EXERCISE:
Your task is to copy every line of the entries that holds the word "rites".

[Stored data entries]
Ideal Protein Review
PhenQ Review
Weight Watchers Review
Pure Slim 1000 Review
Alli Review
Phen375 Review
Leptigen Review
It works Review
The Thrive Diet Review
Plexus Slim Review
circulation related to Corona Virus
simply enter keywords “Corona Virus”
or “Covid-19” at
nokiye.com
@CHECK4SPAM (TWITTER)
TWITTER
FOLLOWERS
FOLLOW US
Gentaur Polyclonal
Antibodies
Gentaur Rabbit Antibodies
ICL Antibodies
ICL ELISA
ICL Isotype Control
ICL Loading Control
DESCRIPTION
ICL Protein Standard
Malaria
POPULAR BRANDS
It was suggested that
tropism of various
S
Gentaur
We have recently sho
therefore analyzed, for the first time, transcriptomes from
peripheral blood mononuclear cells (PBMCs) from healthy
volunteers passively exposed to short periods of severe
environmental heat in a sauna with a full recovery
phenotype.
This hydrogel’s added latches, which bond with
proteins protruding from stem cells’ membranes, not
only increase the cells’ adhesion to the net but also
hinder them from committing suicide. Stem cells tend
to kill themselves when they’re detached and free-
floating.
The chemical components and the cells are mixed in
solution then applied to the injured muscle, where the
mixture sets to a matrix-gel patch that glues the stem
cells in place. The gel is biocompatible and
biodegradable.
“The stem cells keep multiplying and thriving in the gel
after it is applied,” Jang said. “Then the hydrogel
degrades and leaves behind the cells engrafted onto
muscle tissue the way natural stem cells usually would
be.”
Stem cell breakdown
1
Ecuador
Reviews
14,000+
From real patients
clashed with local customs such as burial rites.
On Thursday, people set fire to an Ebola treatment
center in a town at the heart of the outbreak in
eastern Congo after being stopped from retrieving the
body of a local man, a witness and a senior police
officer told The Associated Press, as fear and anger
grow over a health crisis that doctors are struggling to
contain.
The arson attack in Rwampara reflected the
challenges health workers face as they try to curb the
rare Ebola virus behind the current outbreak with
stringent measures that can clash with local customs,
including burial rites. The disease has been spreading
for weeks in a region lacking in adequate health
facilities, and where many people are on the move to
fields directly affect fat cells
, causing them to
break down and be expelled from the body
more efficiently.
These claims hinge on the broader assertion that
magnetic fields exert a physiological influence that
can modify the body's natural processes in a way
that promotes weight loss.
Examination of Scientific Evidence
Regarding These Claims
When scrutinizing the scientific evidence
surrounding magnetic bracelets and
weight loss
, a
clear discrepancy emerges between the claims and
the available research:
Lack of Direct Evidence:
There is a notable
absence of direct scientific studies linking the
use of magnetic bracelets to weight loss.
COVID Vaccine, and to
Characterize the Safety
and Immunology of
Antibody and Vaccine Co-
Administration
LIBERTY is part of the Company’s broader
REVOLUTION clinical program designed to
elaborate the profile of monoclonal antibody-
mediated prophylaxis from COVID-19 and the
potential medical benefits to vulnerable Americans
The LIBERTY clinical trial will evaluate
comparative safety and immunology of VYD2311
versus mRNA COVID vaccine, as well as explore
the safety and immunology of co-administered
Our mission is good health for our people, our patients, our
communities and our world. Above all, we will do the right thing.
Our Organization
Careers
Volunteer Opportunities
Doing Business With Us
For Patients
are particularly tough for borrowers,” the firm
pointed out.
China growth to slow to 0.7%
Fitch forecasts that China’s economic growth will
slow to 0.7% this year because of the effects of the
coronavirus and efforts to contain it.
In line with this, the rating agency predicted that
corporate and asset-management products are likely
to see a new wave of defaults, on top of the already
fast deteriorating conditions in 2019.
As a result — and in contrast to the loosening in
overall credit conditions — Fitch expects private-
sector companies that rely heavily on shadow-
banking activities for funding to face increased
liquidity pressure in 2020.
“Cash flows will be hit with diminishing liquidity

RESULT OF THE TASK:
clashed with local customs such as burial rites.
including burial rites. The disease has been spreading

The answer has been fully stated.